Cross-Layer Self-Health Management for Intelligent Autonomous Systems

The PhD project aims at new cross-layer reliability and self-health awareness technology for tomorrow's intelligent autonomous systems and IoT edge devices.

Today, with the rise of AI, the electronic systems gradually become intelligent enough to become self-aware and situation-aware. These two concepts are being extensively studied today with active research and development work ongoing both in academia and industry. An important aspect in Self-Awareness is the ability of the system to comprehend and maintain its fitness in context of its goals and decisions as well as to adapt the decisions in accordance to the system fitness and the current situation. This specific ability is understood as Self-Health Awareness, which is also the next emerging paradigm on the path starting from the classic passive Fault Tolerance through Error Resilience and Fault Detection Isolation and Recovery (FDIR) towards intelligent reliability/safety management solutions. At the same time Self-Health Awareness is the cornerstone of several emerging offspring research directions, such as:

• Self-Healing
• Self-Adaptation to Damage
• Instant Failure Avoidance
• System Health Management
• AI-Driven Adaptive Predictive Maintenance

These research directions will have to be stdudied by the PhD candidate with subsequent achievement of publishable progress beyound the state-of-the-art through research activities in collaboration with other PhD students and staff at the Department of Computer Systems.

It is commonly understood by the research community that a self-adaptation framework has to hierarchically and systematically span across all system levels being distributed throughout the systems of systems (SoS), such as Internet-of-Things (IoT) or satellite constellations down to the level of individual agents like CPSs, computers, embedded systems, down to electronic blocks, incl. sensors and actuators, down to individual microcontrollers, CPUs/GPUs, memories, FPGAs and even further down to their sub-modules and sub-units. The particular aim of this study is to develop and evaluate the bottom up approach starting from the micro level upwards.

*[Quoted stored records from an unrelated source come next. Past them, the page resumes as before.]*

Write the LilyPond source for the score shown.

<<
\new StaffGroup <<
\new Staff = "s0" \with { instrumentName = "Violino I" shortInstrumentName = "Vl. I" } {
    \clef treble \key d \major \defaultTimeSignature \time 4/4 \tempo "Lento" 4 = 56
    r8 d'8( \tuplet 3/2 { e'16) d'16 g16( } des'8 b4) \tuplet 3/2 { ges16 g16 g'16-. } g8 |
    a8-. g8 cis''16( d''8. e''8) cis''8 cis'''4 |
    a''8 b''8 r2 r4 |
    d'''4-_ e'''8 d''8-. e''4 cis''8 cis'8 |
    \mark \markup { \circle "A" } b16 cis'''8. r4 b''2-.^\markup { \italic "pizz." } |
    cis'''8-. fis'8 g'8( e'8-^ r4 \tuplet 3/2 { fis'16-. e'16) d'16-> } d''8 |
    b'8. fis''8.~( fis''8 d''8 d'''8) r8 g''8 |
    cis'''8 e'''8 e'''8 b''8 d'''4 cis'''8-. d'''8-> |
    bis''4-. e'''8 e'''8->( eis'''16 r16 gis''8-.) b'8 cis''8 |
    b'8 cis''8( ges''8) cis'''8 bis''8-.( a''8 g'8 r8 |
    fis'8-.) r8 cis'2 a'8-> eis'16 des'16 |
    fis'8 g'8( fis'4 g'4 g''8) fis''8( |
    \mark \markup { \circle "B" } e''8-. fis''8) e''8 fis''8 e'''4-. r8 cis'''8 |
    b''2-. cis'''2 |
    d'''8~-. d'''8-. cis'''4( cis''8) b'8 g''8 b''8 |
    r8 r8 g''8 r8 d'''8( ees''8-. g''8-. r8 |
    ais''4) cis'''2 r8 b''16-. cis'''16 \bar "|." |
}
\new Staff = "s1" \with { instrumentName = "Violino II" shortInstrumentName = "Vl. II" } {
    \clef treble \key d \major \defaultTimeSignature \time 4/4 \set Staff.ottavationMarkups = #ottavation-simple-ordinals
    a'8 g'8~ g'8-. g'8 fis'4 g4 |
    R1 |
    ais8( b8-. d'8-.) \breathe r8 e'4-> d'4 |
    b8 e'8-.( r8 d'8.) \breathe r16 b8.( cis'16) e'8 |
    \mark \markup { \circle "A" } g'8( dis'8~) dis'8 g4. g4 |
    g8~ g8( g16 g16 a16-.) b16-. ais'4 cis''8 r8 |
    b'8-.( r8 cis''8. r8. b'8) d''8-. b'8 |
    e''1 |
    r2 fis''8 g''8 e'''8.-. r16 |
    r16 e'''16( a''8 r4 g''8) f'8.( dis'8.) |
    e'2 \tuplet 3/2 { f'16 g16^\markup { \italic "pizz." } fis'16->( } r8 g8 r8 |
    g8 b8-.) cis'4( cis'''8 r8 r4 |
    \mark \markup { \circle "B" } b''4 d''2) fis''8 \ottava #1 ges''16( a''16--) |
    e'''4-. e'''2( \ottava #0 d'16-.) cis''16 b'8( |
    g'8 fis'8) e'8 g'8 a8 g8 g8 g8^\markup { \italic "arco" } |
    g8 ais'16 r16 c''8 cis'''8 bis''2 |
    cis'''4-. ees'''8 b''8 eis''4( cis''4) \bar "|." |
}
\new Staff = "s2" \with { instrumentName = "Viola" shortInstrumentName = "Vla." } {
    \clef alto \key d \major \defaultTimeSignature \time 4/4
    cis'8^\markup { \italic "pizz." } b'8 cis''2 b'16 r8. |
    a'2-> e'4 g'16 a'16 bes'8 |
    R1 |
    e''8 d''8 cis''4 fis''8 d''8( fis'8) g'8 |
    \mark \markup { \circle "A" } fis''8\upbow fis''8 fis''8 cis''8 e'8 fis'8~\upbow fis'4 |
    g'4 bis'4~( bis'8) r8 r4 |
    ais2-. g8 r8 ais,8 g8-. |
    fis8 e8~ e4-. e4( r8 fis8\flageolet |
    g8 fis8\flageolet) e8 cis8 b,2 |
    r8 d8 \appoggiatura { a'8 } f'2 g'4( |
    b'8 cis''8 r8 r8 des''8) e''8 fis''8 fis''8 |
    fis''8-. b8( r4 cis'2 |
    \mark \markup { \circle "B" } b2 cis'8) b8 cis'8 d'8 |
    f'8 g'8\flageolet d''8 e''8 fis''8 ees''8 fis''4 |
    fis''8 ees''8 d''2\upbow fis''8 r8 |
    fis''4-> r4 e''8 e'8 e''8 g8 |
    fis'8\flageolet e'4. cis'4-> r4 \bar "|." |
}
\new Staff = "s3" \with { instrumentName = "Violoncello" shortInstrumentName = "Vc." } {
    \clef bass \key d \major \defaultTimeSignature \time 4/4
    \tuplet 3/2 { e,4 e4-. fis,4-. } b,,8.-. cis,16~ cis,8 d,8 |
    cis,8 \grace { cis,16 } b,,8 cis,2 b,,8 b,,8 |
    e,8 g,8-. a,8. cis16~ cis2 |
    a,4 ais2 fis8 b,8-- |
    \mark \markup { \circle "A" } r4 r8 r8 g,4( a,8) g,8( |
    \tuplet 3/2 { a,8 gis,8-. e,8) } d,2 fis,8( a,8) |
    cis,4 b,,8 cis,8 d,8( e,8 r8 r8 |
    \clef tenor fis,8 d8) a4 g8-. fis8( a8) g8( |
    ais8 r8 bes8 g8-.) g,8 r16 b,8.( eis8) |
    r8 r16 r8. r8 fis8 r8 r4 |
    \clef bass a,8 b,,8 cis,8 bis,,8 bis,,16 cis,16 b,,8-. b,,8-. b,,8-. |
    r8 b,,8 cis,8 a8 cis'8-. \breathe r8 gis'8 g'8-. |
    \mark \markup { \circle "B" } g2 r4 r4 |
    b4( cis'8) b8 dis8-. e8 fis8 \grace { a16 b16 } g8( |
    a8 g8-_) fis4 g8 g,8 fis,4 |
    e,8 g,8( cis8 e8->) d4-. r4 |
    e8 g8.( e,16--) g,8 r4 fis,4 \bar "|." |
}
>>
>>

We are looking for motivated individuals with a strong background in hardware design.

The applicants are expected to demonstrate:

• Relevant technical education and training (candidates with embedded systems backgrounds are preferred)
• Basic understanding of reliability and artificial intelligence concepts
• Good skills in VHDL or Verilog
• Ability to code in C/C++ or Python
• Familiarity in FPGA development tools
• Writing and communicating skills (English) that are compatible with an entry-level research position
• English language proficiency
• Research and/or professional experience ability and interest to collaborate across disciplines

TalTech is an equal opportunity university. Female candidates are particularly encouraged to apply.